(Dataset items)
────────────────
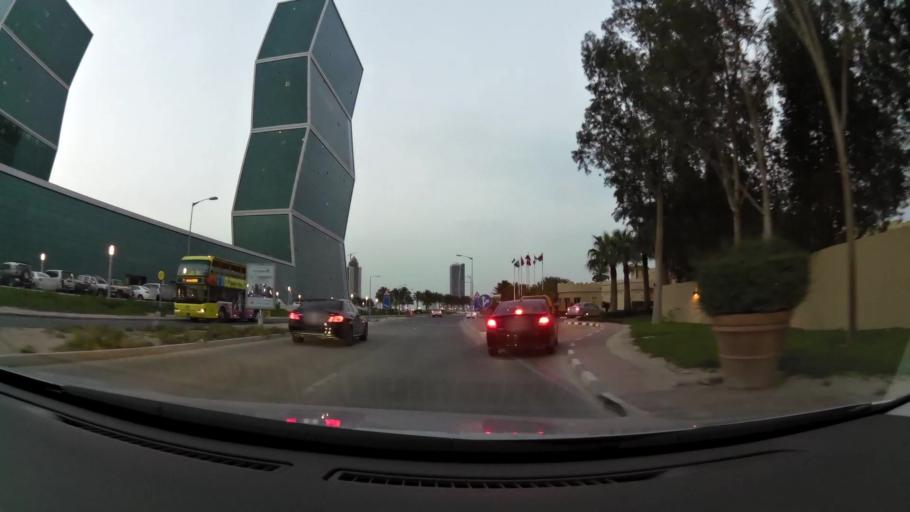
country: QA
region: Baladiyat ad Dawhah
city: Doha
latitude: 25.3762
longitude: 51.5261
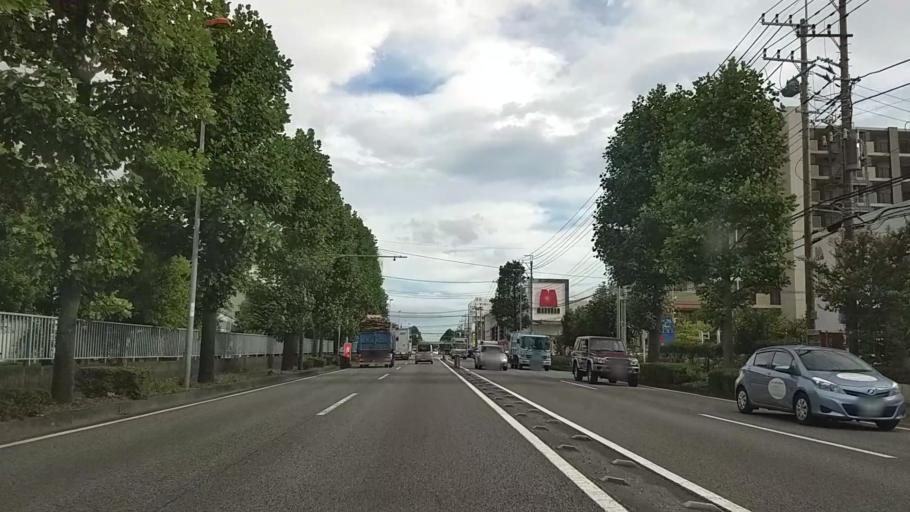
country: JP
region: Tokyo
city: Hachioji
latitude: 35.5823
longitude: 139.3461
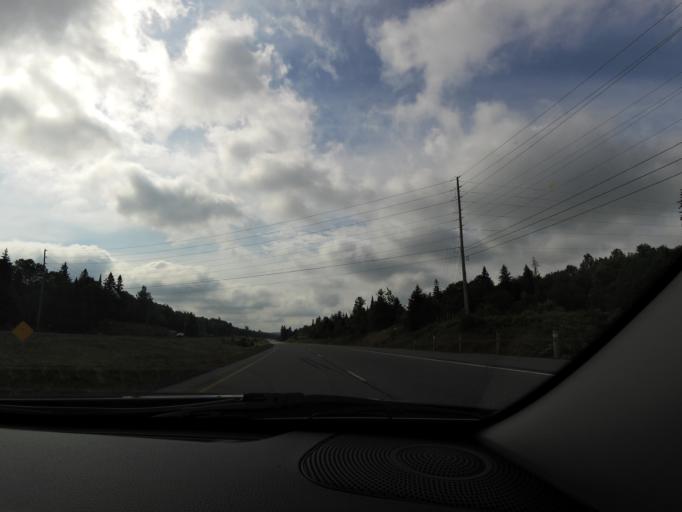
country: CA
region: Ontario
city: Huntsville
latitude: 45.3905
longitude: -79.2343
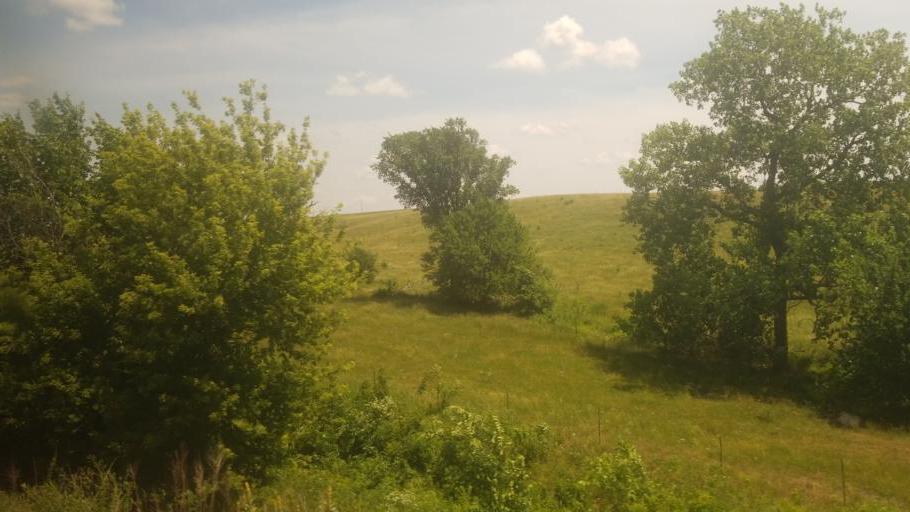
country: US
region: Missouri
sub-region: Linn County
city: Marceline
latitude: 39.8537
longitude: -92.8101
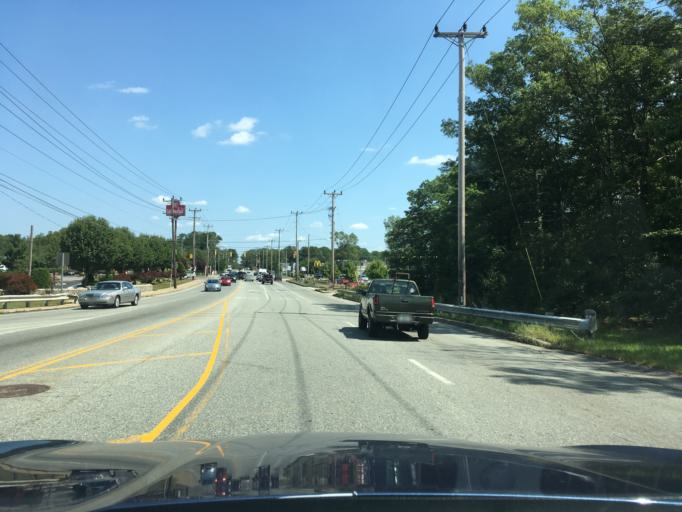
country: US
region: Rhode Island
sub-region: Kent County
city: West Warwick
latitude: 41.6604
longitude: -71.5464
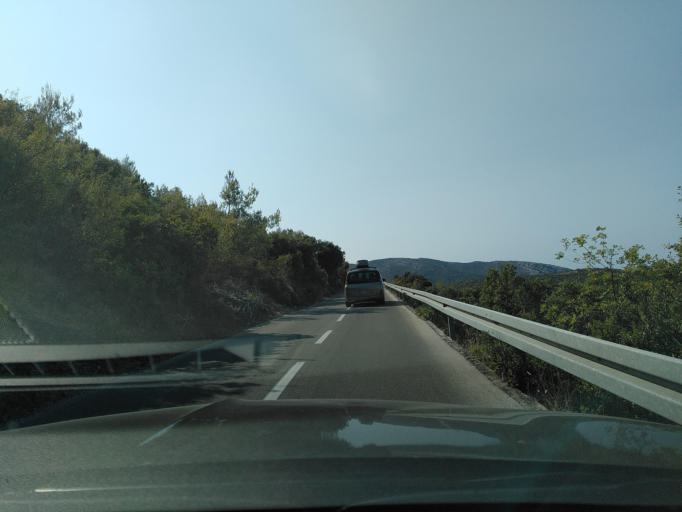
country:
────────────────
**Written request**. Copy out the items above, starting at the line that contains "longitude: 51.5261" and ending with the last line of the items. Leave the pictures out of your copy.

**Exercise solution**.
longitude: 51.5261
country: JP
region: Tokyo
city: Hachioji
latitude: 35.5823
longitude: 139.3461
country: CA
region: Ontario
city: Huntsville
latitude: 45.3905
longitude: -79.2343
country: US
region: Missouri
sub-region: Linn County
city: Marceline
latitude: 39.8537
longitude: -92.8101
country: US
region: Rhode Island
sub-region: Kent County
city: West Warwick
latitude: 41.6604
longitude: -71.5464
country:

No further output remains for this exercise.